Material shown.

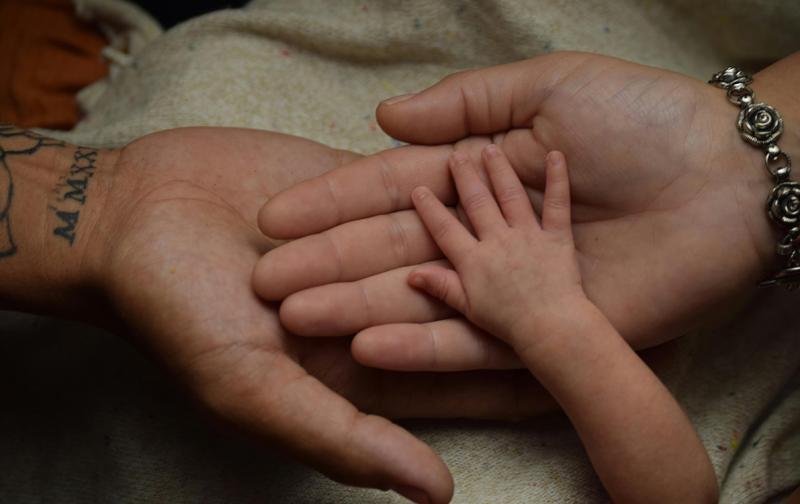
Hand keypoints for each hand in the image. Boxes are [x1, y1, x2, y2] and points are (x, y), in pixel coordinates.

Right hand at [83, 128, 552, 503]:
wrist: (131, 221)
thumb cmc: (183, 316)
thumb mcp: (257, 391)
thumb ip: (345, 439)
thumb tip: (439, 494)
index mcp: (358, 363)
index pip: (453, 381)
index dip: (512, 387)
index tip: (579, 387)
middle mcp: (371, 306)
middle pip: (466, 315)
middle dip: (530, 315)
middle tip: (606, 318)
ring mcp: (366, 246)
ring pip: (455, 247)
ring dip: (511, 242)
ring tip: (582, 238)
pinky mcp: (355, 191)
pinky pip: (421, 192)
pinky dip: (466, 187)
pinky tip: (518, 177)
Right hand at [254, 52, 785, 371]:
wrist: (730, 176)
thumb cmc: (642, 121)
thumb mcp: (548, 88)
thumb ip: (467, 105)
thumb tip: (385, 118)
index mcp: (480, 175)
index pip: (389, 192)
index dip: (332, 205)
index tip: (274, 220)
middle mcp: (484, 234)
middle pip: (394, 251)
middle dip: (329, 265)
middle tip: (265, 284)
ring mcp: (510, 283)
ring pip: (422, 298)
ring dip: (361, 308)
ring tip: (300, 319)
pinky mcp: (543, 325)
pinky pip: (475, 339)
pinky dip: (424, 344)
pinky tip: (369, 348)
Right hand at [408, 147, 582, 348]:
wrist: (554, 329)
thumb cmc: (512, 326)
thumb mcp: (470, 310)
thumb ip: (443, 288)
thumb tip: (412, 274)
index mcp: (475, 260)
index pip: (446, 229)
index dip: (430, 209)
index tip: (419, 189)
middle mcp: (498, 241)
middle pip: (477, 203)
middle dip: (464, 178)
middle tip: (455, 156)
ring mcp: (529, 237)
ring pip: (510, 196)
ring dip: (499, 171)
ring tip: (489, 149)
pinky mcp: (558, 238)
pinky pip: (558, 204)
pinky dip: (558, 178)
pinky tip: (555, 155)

* * *

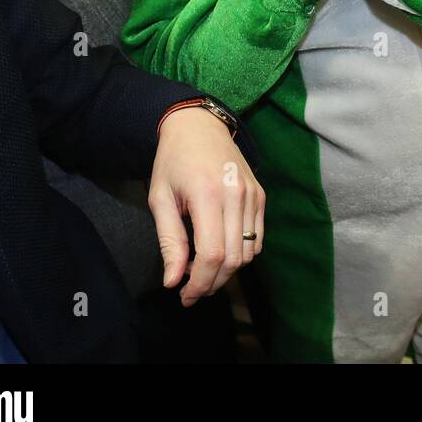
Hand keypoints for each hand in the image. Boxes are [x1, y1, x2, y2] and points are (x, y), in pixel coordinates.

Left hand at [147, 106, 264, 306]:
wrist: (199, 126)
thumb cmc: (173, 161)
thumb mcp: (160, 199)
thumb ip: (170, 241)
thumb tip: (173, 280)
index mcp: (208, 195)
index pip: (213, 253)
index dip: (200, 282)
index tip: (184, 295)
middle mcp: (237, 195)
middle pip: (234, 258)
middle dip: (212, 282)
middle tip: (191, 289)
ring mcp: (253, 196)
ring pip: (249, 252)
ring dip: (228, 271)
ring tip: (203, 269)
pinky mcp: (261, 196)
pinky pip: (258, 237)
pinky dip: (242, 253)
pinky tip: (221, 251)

Work task. This task asks for the number of lines above that include the string "Right". Respond with that number only.

Result of the exercise. 3